Wednesday, August 03, 2005

Gaming the system: hidden ads and comment spam

There’s an interesting shift in spam on the web: Google and other search engines now have so much power that spam is increasingly being targeted at search engines, rather than at humans. Links are important in raising your position in Google’s rankings, so the more links you can throw out to yourself, the higher you go.

One twist on this that seems to be increasing recently: spam that’s visible only to search engines. CSS makes it relatively easy to include elements on a page which are made invisible to readers: one way to achieve this is to position the elements outside the page boundary.

A recent high-profile case was this story, about hidden articles on the Wordpress website:

These articles are designed specifically to game the Google Adwords program, written by a third-party about high-cost advertising keywords like asbestos, mesothelioma, insurance, debt consolidation, diabetes, and mortgages.
The twist in this scheme: hoist these hidden articles up the Google rankings by linking to them from the very-highly-ranked Wordpress home page.
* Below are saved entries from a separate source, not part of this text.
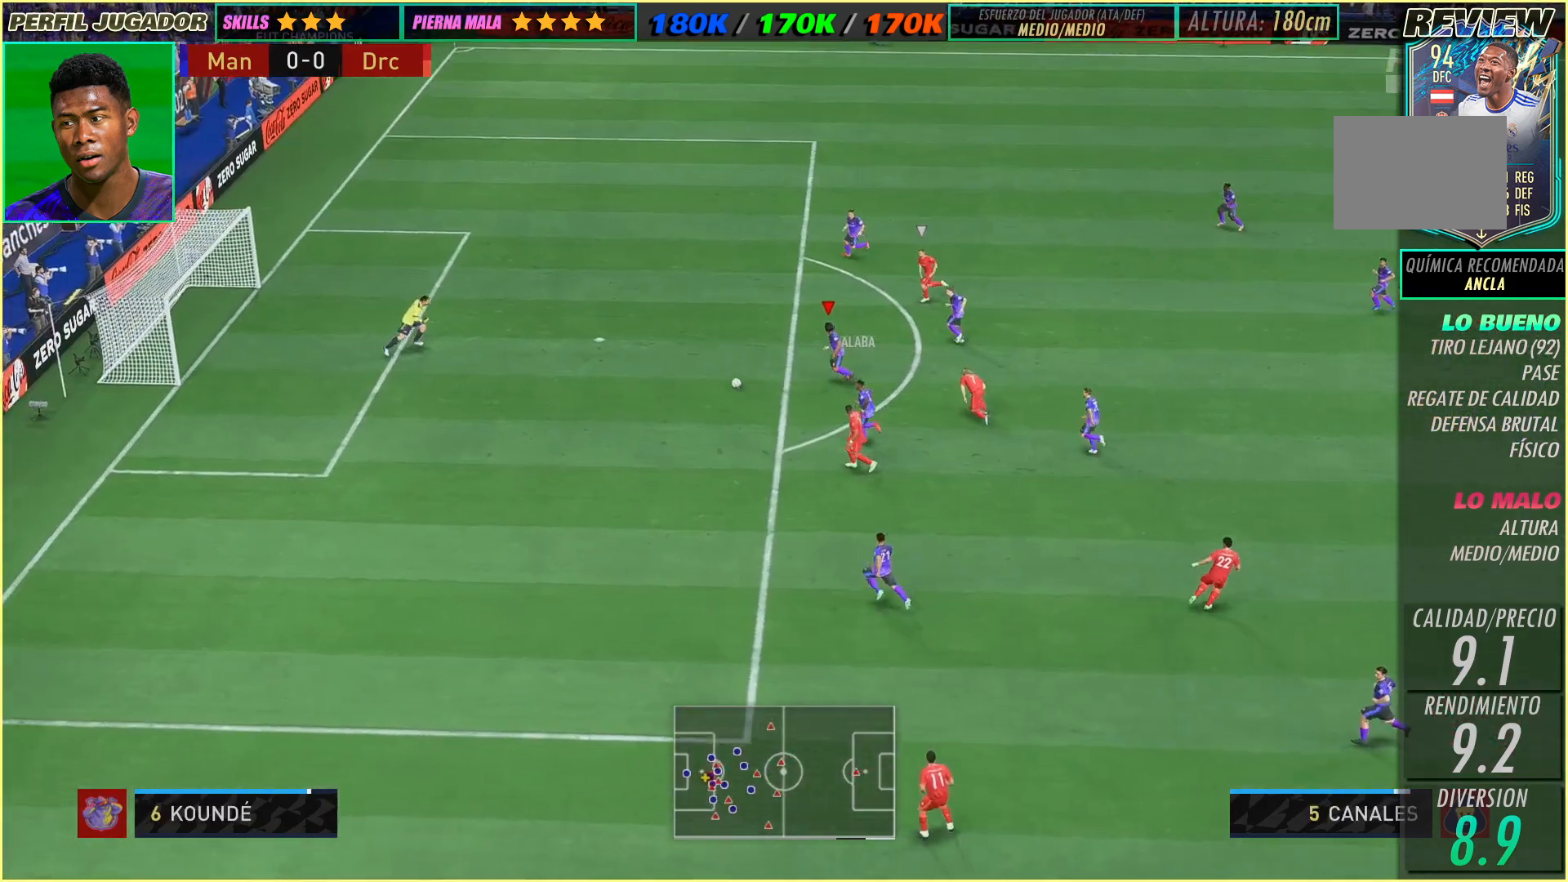
{"dt_ms": 500, "buttons": [], "left_stick": "center", "events": [[83, "left_stick", "center"]]}
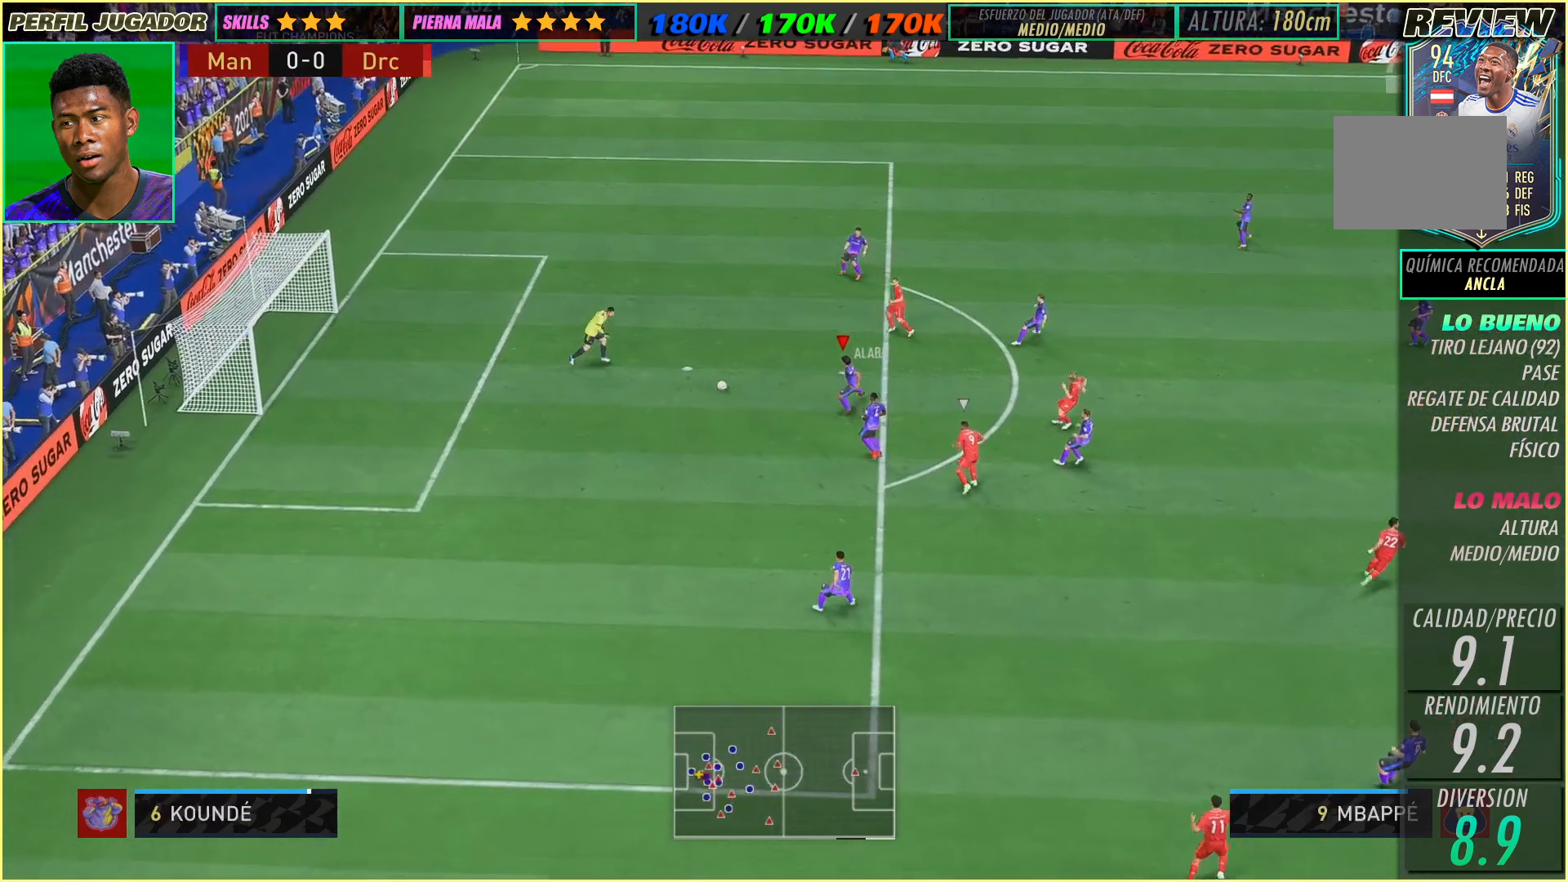
{"dt_ms": 500, "buttons": [], "left_stick": "center", "events": []}
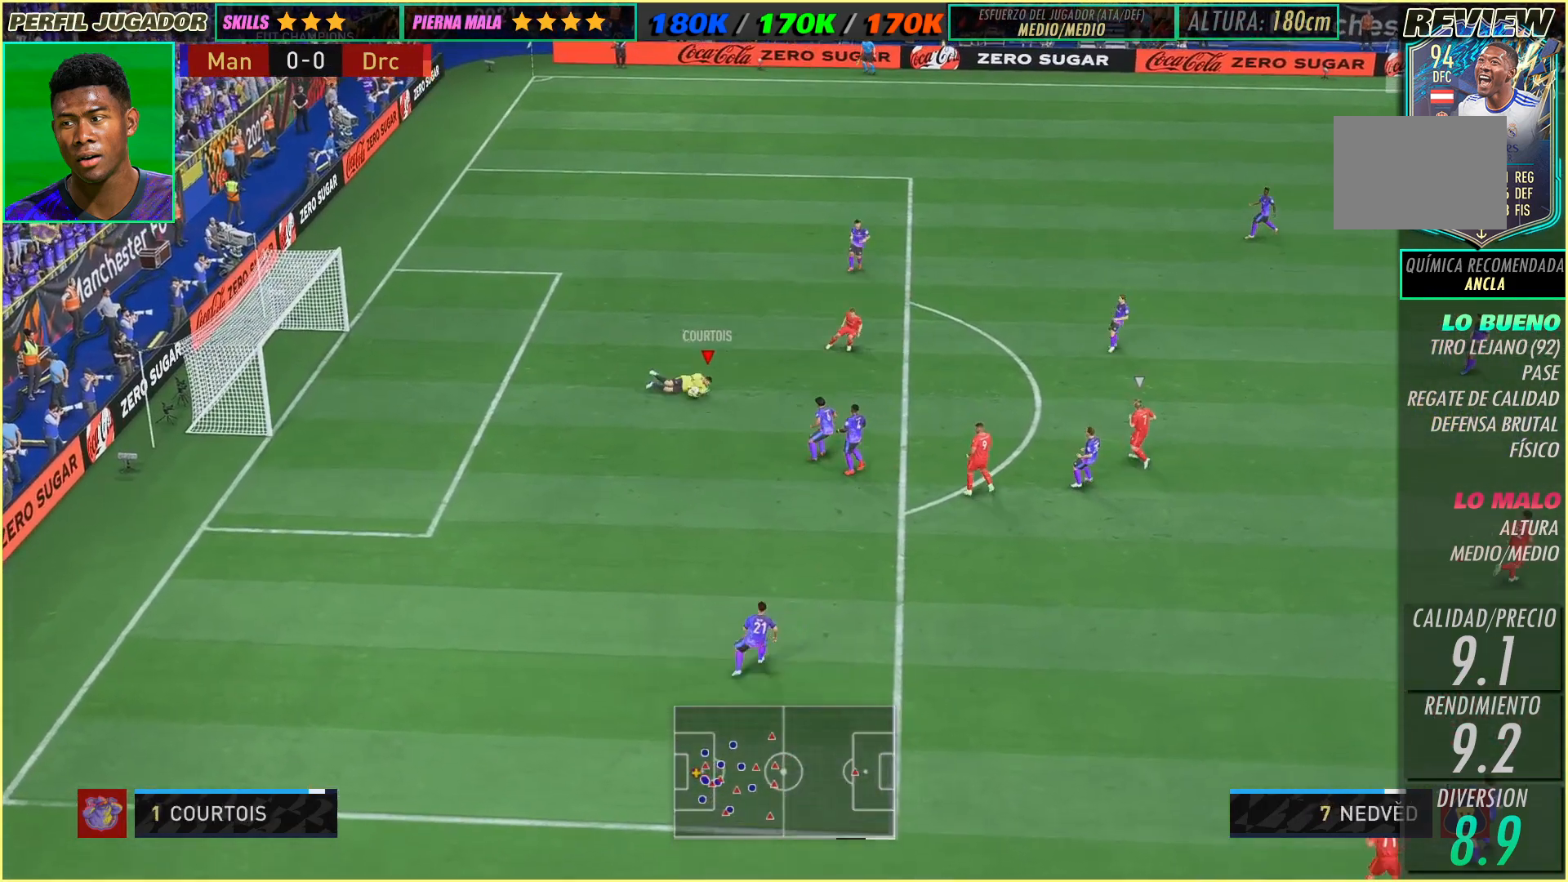
{"dt_ms": 500, "buttons": [], "left_stick": "center", "events": []}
Arve Bersvendsen describes how:

The key here being the -9000px text indent: This makes the link invisible to human visitors with CSS, and visible to every search engine on the planet.
After a community outcry, the articles and the hidden links were removed.

More recently, The Republic of Geektronica discussed BlogSpot spam blogs:

A large percentage (maybe up to a third) of all Blogspot blogs are spam-logs—sites created to increase the Google ranking of some other site (which is itself usually a Google-spamming site). The ultimate purpose of these spamlogs is usually to drive traffic to a commission-paying pharmacy, pr0n, or casino site.
BlogSpot spam, despite Blogger’s protestations otherwise, appears endemic. In a quick spin through ten “next blog” clicks, I found two obvious spam blogs: leftists bunting, which seems to mix autogenerated text with spammy links; kaar028, which links from the article titles and stuffs the bodies full of keywords.

Geektronica continues:

Spammers are becoming less obvious by creating posts that link to actual news articles (complete with excerpts); by all appearances, these blogs are just like scores of real blogs. But if you look at the code of the page, there are tons of external spam links, cleverly hidden by CSS. […] With this additional layer of subterfuge, it’s remotely possible that someone will even link to [such a] blog from their highly-ranked site.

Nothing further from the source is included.